‘life’s to do list’

The other day I bought in a used bookstore an introductory text on cognitive science by Paul Thagard. Inside this book I found a list of 47 items titled ‘Life’s To Do List’. Admittedly, the juxtaposition of a list like this–written in an adolescent, loopy handwriting, partly in blue and partly in pink–with a book from MIT Press on cog sci is odd, if not plainly bizarre. Most of the items on the list are cliches: #1 Find true love; #5 Watch sunset on the beach; #27 Go on a carriage ride. The fact that #29 ‘VEGAS!’ follows #28 ‘Give bone marrow & save someone’ is humorous and endearing at the same time.
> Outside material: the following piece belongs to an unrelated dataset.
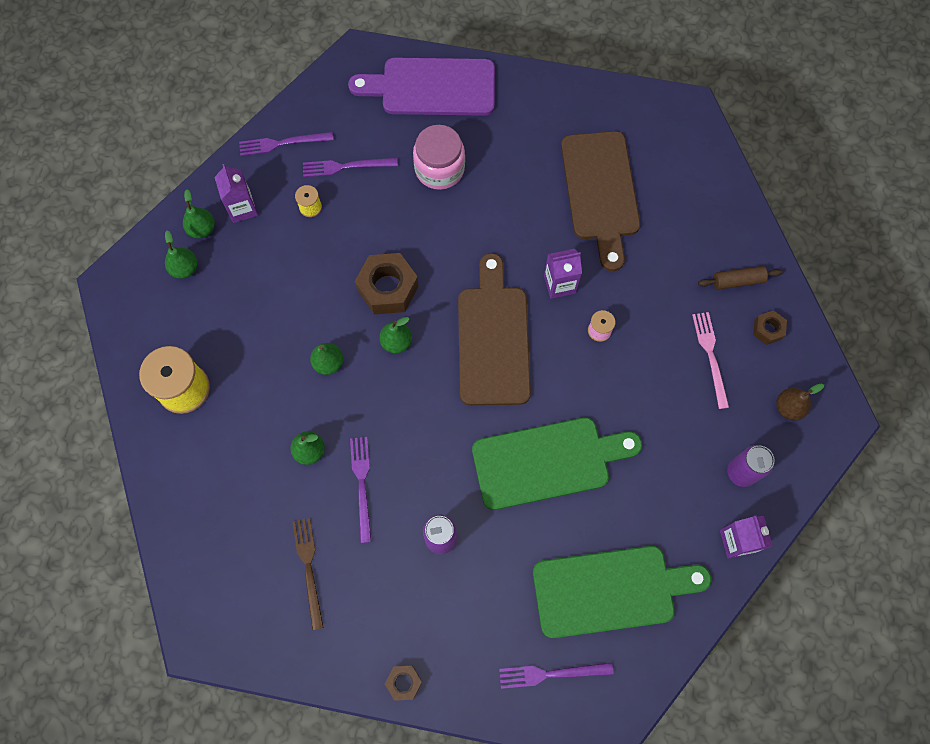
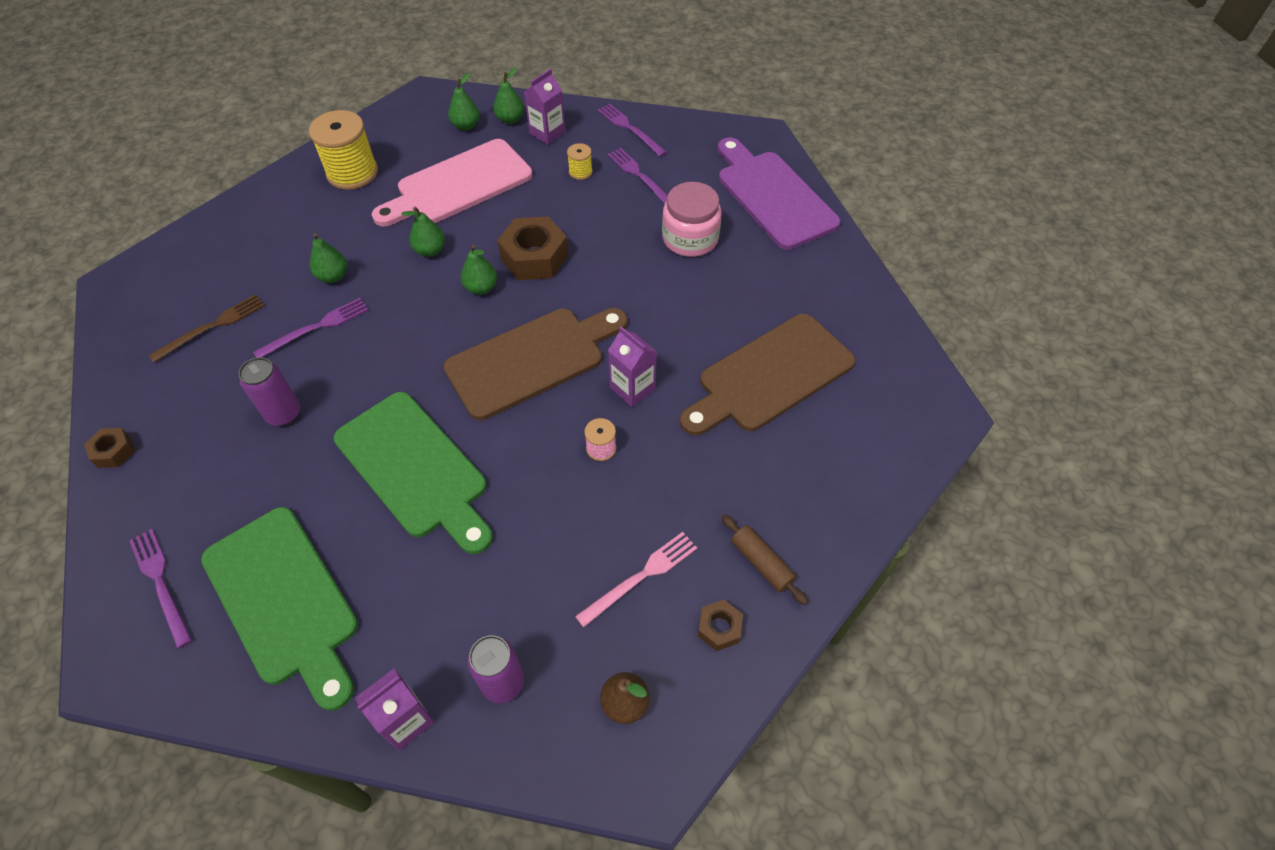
camera: 60 degrees right, 15 degrees down
(261, 308) = (459, 185): none -> pink cutting board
I say that the list is cliched, but it’s also unbearably hopeful and sincere. My impression is that it’s written by someone quite young or somewhat restricted in their activities.  They have never slept under the stars (which is easily crossed off the list, I think) or picked wildflowers in a field or owned a pet or written a love letter. To find this list, at this moment in my life, in a book on cognitive science, has left an impression on me. I’m torn in many directions at once.

conjuring scars

Reading bell hooks, All About Love, and I learn that the scars that can be found on men in prison are more often than not the result of childhood, not adulthood, abuse. This is at first surprising; upon reflection it is less so. The image evokes rambunctious kids with exhausted parents, ‘caregivers’ whose ignorance, lack of creativity, or simple helplessness leads them to believe that their only recourse is physical violence. One thinks then of the idols that captivate these children, the neighborhoods and poverty that condition them. The examples set by these idols, this poverty, and these caregivers: what could counteract these forces better than love? And not only the kind of love that one received from a friend of the family or an extended family member, but the kind of love embodied in the spirit of charity or social justice.